The established LC–MS/MS method was successfully applied to the pharmacokinetic study of Huoxuezhitong rubber patch. Mean transdermal concentration-time profiles of the three analytes were presented in Figure 3 (The dotted line in Figure 3 indicated the rubber patch was scripted at that point.) All of the pharmacokinetics parameters calculated by the noncompartment model were summarized in Table 5. It was found that Pip's Tmax (488.00±150.73) min was greater than that of Pae (186.67±48.44) min and Eug (240.00±138.56) min and the rank order of t1/2 was Pae > Pip > Eug. This revealed that Pae eliminated more slowly. The rank order of AUC0-720 and Cmax was both Eug > Pae > Pip. MRT0-∞ of Pip was higher than that of Pae and Eug. This indicated that the drug storage cavern of Pip under the skin was bigger. As for Pae and Eug, lower MRT0-720 and higher MRT0-∞ implied a strong reservoir function for Pae in the skin.

Figure 3

The profiles of mean transdermal concentration-time of paeonol, eugenol and piperine after transdermal administration of Huoxuezhitong rubber patch to rat (mean ± SD, n = 6).

Table 5

Pharmacokinetic parameters of the 2 investigated compounds in male SD rats after transdermal administration Huoxuezhitong rubber patch (mean ± SD, n = 6).

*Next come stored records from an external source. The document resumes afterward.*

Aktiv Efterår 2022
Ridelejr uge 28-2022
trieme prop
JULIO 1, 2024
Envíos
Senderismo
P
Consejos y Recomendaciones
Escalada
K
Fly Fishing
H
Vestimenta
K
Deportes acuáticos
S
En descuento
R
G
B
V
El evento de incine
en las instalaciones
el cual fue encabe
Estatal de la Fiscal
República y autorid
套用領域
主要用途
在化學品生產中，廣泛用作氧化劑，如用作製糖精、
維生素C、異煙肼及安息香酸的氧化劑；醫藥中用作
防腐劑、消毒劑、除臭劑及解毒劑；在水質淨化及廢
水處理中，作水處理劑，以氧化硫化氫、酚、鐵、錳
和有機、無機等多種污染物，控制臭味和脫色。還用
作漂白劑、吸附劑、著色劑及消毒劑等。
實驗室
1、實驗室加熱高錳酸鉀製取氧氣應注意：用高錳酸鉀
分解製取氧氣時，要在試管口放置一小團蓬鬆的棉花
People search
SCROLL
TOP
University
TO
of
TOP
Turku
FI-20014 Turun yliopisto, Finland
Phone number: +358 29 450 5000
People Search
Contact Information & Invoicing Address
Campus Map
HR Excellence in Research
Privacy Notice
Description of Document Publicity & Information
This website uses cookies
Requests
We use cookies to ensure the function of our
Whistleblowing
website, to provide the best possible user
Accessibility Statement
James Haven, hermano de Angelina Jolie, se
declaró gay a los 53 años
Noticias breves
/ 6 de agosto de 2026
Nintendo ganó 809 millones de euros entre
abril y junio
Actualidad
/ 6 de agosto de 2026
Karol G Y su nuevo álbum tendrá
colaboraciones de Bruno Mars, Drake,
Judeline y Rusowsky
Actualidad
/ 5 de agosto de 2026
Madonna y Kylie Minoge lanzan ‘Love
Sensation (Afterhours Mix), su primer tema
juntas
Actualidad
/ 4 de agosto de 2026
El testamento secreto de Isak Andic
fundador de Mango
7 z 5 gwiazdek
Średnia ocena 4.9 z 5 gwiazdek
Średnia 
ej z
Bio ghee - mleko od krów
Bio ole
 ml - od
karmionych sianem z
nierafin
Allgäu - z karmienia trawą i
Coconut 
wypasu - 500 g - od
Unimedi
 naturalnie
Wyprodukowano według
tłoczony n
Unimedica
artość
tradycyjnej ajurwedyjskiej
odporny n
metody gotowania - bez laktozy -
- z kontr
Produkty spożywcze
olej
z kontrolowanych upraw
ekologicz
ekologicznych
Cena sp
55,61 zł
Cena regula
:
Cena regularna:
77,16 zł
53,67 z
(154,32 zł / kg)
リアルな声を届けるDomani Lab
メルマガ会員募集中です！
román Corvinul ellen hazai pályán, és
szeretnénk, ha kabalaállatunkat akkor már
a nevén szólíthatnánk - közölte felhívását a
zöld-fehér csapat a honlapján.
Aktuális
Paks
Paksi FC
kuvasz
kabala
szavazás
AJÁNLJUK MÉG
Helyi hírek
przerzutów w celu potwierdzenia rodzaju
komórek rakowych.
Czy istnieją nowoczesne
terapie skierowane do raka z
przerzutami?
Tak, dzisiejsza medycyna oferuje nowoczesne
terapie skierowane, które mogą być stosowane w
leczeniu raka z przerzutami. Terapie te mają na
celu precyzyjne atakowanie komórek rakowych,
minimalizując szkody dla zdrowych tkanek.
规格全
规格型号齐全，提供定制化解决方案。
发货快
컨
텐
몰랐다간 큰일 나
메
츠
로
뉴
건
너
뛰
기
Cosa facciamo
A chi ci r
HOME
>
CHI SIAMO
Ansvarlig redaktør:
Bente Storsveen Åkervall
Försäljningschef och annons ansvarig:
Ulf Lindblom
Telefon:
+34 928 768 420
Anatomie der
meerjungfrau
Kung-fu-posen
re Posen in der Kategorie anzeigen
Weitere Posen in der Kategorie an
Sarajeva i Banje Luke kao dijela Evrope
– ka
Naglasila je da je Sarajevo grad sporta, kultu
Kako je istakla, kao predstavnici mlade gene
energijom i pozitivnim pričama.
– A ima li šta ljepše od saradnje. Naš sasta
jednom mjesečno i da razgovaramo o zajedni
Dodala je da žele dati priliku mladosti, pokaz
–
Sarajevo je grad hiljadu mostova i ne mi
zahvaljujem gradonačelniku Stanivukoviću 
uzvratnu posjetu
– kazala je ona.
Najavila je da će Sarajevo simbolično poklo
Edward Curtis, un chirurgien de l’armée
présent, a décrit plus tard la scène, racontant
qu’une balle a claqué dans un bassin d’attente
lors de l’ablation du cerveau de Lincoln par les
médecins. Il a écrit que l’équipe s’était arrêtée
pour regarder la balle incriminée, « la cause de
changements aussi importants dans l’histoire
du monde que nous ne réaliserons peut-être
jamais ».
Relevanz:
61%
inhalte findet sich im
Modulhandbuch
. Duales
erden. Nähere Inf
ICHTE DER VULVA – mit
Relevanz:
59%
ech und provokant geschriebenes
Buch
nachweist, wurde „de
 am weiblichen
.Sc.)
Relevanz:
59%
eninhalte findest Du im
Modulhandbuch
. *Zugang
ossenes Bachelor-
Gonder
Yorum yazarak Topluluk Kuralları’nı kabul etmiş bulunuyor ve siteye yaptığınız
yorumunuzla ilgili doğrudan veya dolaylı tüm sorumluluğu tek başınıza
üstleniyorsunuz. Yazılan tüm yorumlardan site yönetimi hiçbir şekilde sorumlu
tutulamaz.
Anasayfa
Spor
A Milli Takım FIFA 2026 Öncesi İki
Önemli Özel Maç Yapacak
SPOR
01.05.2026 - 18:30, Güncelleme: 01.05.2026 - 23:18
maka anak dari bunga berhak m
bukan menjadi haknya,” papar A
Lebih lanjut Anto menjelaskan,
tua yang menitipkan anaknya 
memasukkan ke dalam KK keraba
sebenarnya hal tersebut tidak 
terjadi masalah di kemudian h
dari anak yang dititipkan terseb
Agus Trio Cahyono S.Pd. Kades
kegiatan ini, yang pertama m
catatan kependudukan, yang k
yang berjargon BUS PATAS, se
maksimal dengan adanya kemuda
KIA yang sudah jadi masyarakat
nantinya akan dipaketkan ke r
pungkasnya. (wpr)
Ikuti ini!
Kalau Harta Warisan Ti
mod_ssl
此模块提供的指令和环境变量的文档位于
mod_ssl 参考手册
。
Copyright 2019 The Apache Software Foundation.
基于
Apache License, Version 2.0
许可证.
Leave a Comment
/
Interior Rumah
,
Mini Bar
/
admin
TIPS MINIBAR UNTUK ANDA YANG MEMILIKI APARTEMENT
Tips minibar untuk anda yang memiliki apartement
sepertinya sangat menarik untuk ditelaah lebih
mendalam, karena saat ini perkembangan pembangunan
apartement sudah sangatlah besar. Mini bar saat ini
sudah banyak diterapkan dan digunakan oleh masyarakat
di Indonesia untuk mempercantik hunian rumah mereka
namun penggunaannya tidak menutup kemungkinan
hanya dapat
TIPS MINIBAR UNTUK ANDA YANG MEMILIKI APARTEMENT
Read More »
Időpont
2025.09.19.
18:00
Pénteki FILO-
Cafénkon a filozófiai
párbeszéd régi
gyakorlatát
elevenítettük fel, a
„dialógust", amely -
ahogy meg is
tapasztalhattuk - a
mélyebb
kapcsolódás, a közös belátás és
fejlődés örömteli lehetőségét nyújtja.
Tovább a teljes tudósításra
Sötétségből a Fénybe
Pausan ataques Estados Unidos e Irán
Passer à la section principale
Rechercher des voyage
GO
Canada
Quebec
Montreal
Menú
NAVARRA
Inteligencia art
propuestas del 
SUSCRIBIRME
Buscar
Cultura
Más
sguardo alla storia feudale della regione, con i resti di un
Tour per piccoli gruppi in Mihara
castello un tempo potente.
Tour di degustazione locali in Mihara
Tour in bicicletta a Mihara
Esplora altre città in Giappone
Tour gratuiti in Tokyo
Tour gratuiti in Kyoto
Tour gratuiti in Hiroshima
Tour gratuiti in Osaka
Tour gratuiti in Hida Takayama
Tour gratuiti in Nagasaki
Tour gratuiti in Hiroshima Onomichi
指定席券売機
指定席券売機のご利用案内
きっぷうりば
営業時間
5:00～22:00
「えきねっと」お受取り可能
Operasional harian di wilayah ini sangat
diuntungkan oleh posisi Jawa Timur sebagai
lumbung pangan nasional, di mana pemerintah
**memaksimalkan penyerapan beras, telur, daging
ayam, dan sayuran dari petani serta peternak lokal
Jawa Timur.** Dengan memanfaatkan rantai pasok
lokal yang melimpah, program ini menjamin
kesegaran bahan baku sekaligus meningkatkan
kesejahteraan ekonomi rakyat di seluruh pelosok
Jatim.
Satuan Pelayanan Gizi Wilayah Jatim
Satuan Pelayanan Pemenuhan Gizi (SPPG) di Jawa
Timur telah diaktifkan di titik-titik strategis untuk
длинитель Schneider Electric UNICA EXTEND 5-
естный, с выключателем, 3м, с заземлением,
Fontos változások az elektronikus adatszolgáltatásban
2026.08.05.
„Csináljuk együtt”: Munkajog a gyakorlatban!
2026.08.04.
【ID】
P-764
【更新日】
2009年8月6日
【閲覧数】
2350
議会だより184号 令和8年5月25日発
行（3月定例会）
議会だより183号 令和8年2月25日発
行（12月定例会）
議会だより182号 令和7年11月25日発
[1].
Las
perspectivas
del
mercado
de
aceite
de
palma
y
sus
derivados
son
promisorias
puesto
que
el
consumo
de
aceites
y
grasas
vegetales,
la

Analytes	Cmax (ng/mL)	Tmax (min)	AUC0-720 (μg/mL·min)	t1/2 (min)	MRT0-720 (min)	MRT0-∞ (min)
paeonol	12.59±3.29	186.67±48.44	5.02±1.94	336.98±228.04	363.37±53.40	570.07±316.75
eugenol	18.87±7.11	240.00±138.56	7.12±3.81	228.33±161.87	372.20±80.35	466.03±220.48
piperine	1.80±1.22	488.00±150.73	0.88±0.53	336.94±44.44	550.47±66.44	690.20±97.33

The structure and physical parameters of the three analytes are shown in Table 6. Pae and Eug have small molecular weight and low melting points. These makes ingredients penetrate into skin easily [35-37], while Pip has a larger molecular weight and high melting points, which can help explain the results of slow penetration. Because of its smaller polarity, eugenol has a lower tissue affinity, which may be a reason why eugenol showed a faster elimination and a shorter half-life. Before the rubber patch was removed, the cumulative amounts of subcutaneous of both components were increasing. Paeonol showed a stronger drug reservoir function after removing the drug source.

Table 6

Physical parameters of paeonol and eugenol.

	paeonol	eugenol	piperine
Structure
Molecular weight	166.18	164.20	285.34
melting point	48-50°C	−9.2°C-−9.1°C	131-135°C
Water solubility	349.8 μg/mL	insoluble	insoluble

4. Conclusions

Huoxuezhitong rubber patch consists of 28 herbs and extracts. The complexity greatly increases the difficulty in analysis. In this study, we chose three main anti-inflammatory compounds-paeonol, eugenol, and piperine as index. An accurate and rapid MD-LC–MS/MS analytical method was established and validated for the simultaneous determination of the three liposoluble compounds in rats' subcutaneous tissue for the first time. The MD-LC–MS/MS method was successfully applied to the pharmacokinetics study of Huoxuezhitong rubber patch. The results might offer some references for the clinical use of this formula.